The Mudcat Café TM
Thread #16903   Message #3745235
Posted By: Sourdough
19-Oct-15 - 03:07 PM
Thread Name: Indian Neck Memories
Subject: RE: Indian Neck Memories
There was what sounds like another reel to reel tape recorded, I think I.B. was connected to WYPC, the Yale radio station. It too was lent to someone years ago and has disappeared.

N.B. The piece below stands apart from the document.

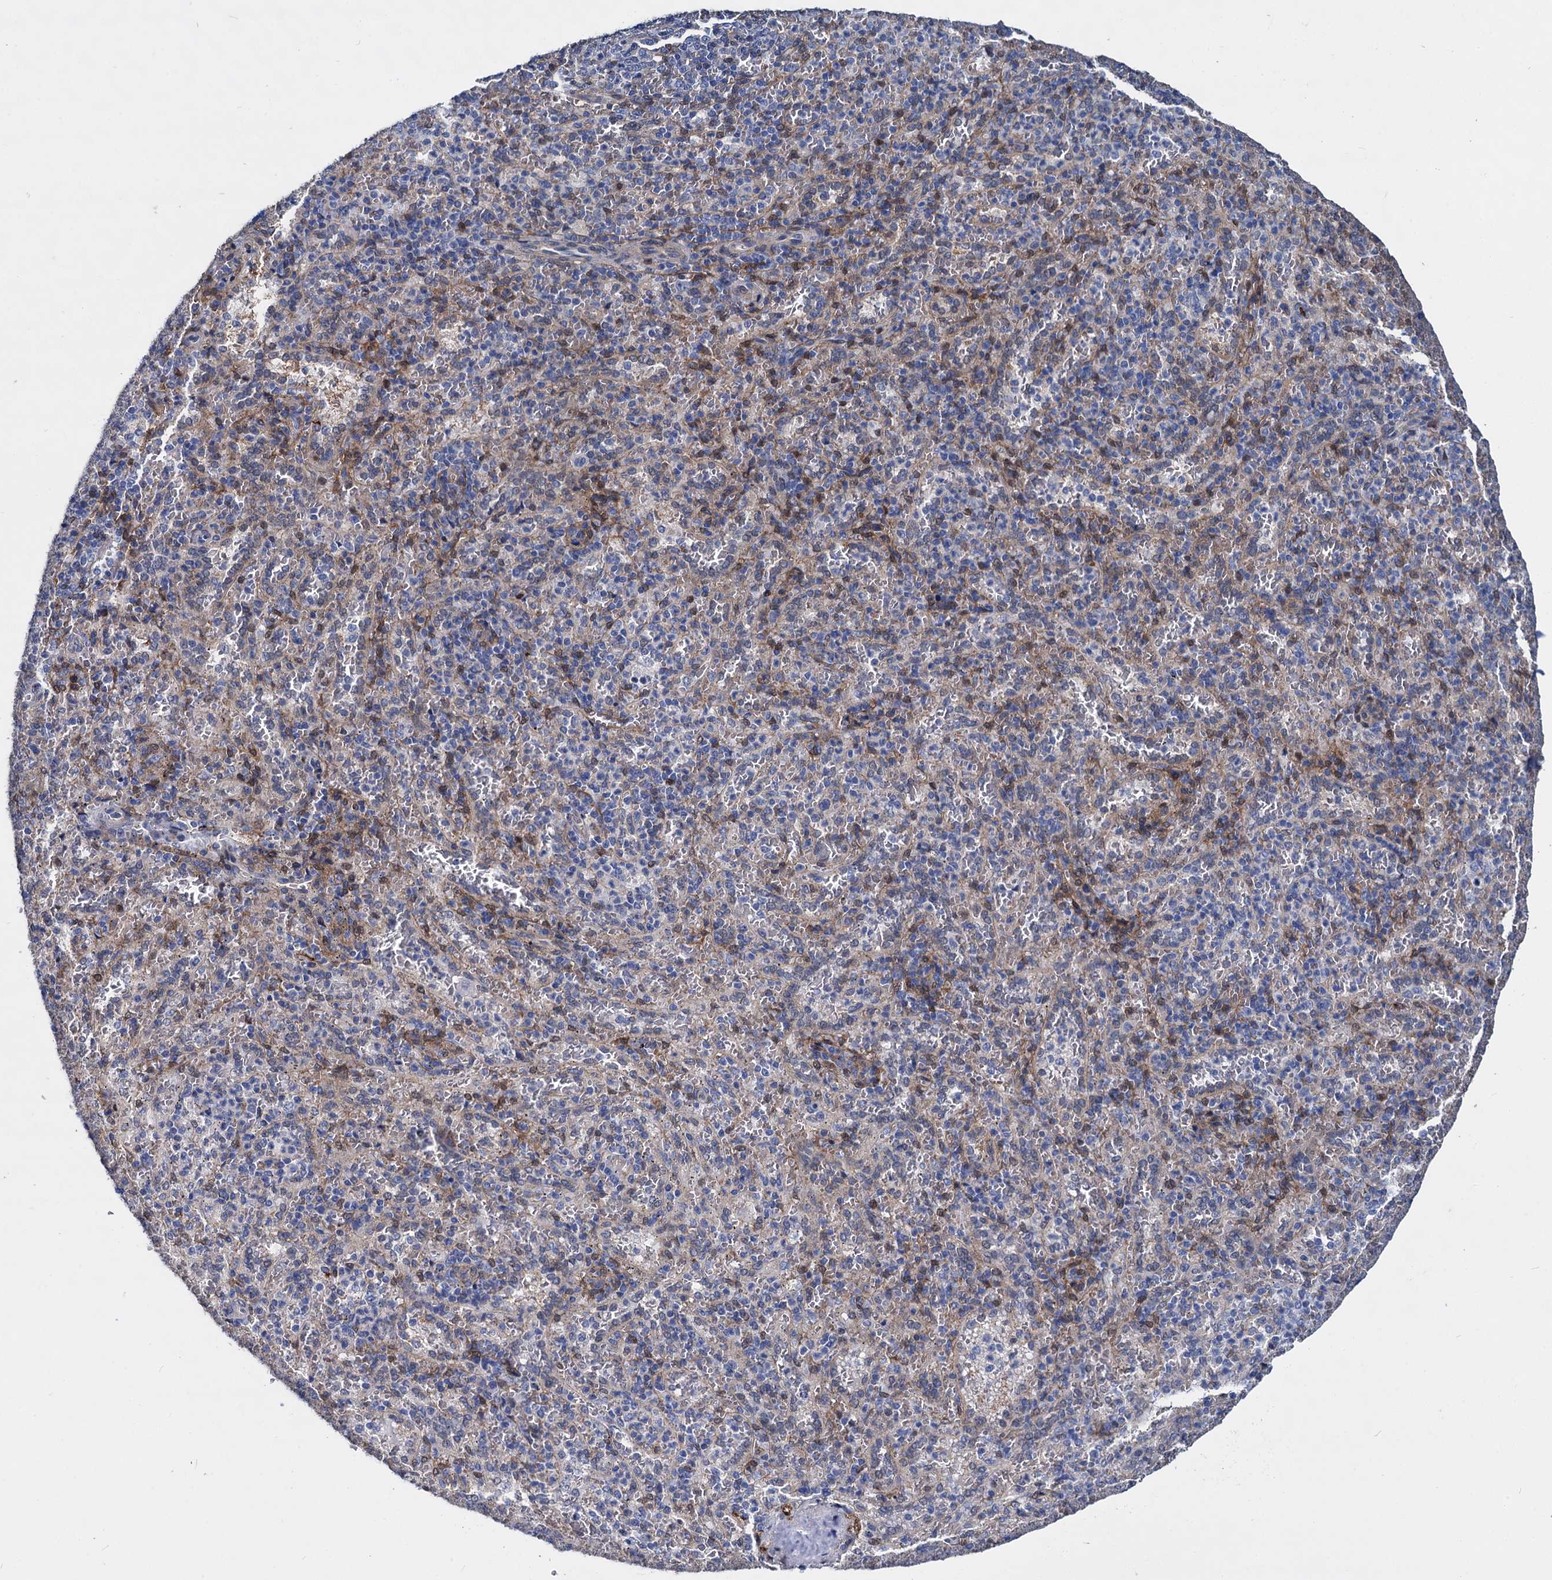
{"staining": {"intensity": "negative", "quantity": "none", "location": "none"}, "tissue": "spleen", "cell_type": "Cells in red pulp", "image_type": "normal", "snomed": [{"axis": "morphology", "description": "Normal tissue, NOS"}, {"axis": "topography", "description": "Spleen"}], "caption": "Immunohistochemistry (IHC) image of normal spleen: spleen stained with DAB (3,3'-diaminobenzidine) reveals no significant protein expression in cells in red pulp.", "gene": "GSTM3", "patient": {"sex": "female", "age": 21}}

The mention of the concert at Woolsey Hall at Yale jogged some memories. I stage managed the event and so was backstage with the increasingly restless performers as the show ran longer and longer, as each act went over their budgeted times. Standing out most vividly in my mind from that time are Harry and Jeannie West. They were lovely as well as patient and I loved their music. Also, Rick Lee who had come down with his soon-to-be wife, Lorraine. Rick and I became good friends and worked together for many years at WGBH, the PBS station Boston and stayed in touch right up until the end. He was one of my favorite people to sit and play with. His knowledge of music and music history was extraordinary and he shared it freely and was much appreciated by all who got to partake of it. Also on the bill that concert night was the first fretless banjo player I had ever heard and a woman whose frailing set the standard for me of what a frailed banjo sounds like. Unfortunately, I don't know who either of them were.

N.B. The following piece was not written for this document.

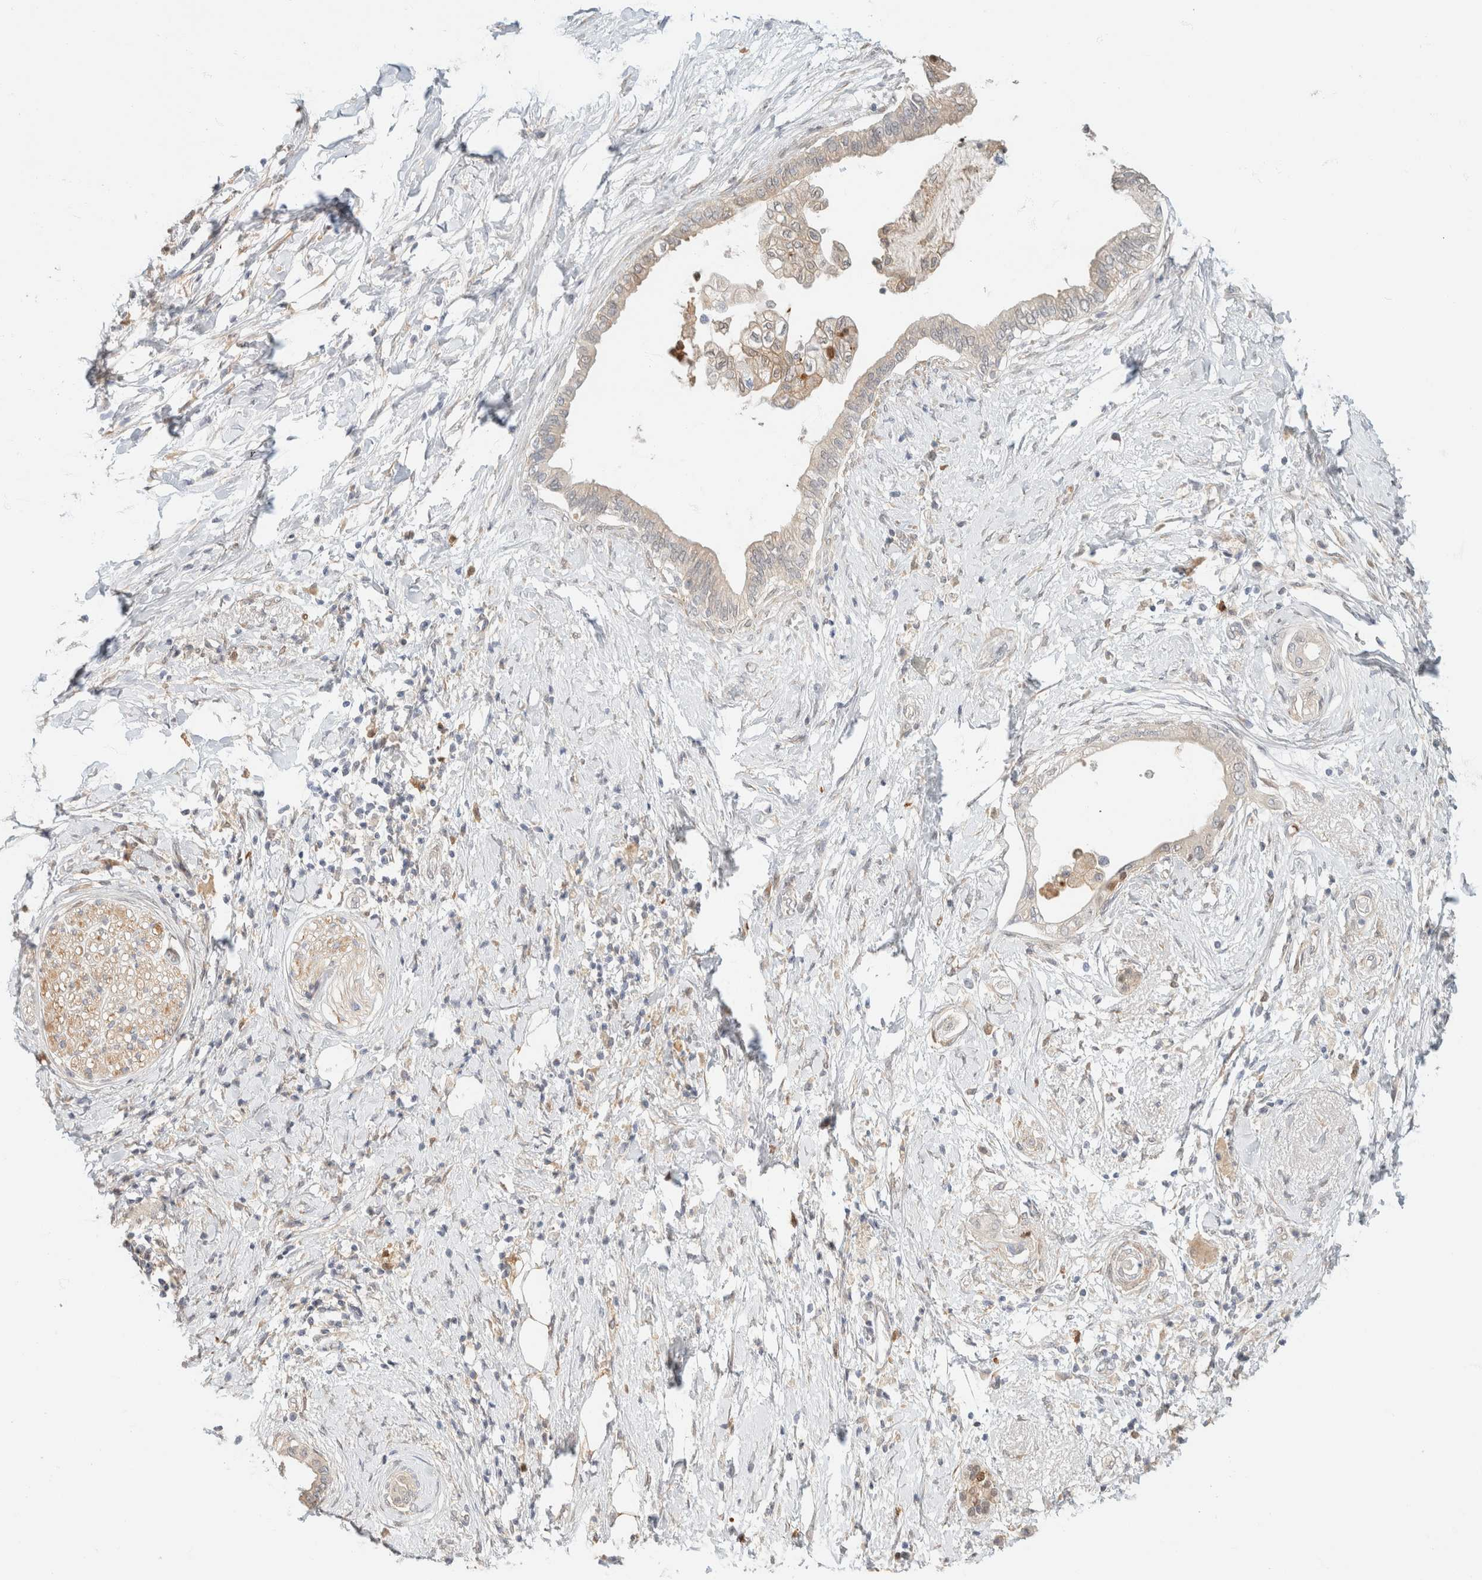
{"staining": {"intensity": "negative", "quantity": "none", "location": "none"}, "tissue": "pancreatic cancer", "cell_type": "Tumor cells", "image_type": "cancer", "snomed": [{"axis": "morphology", "description": "Normal tissue, NOS"}, {"axis": "morphology", "description": "Adenocarcinoma, NOS"}, {"axis": "topography", "description": "Pancreas"}, {"axis": "topography", "description": "Duodenum"}], "caption": "Immunohistochemistry photomicrograph of neoplastic tissue: human adenocarcinoma (pancreatic) stained with DAB displays no significant protein staining in tumor cells. The staining is performed using DAB (3,3'-diaminobenzidine) brown chromogen with nuclei counter-stained in using hematoxylin.", "gene": "GPI", "patient": {"sex": "female", "age": 60}}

Regardigng authenticity: In retrospect this aspect of the folk music revival at least at Yale was rooted in a recognition that there were things wrong in America. There wasn't a feeling of rebellion, as i remember, only a shocked recognition that there were serious injustices around us and somehow the appreciation of music that had come up through the people, the expressed joys and fears filtered through the creativity of generations of working people and their families was more authentic than the manufactured music, the product of an soulless industry.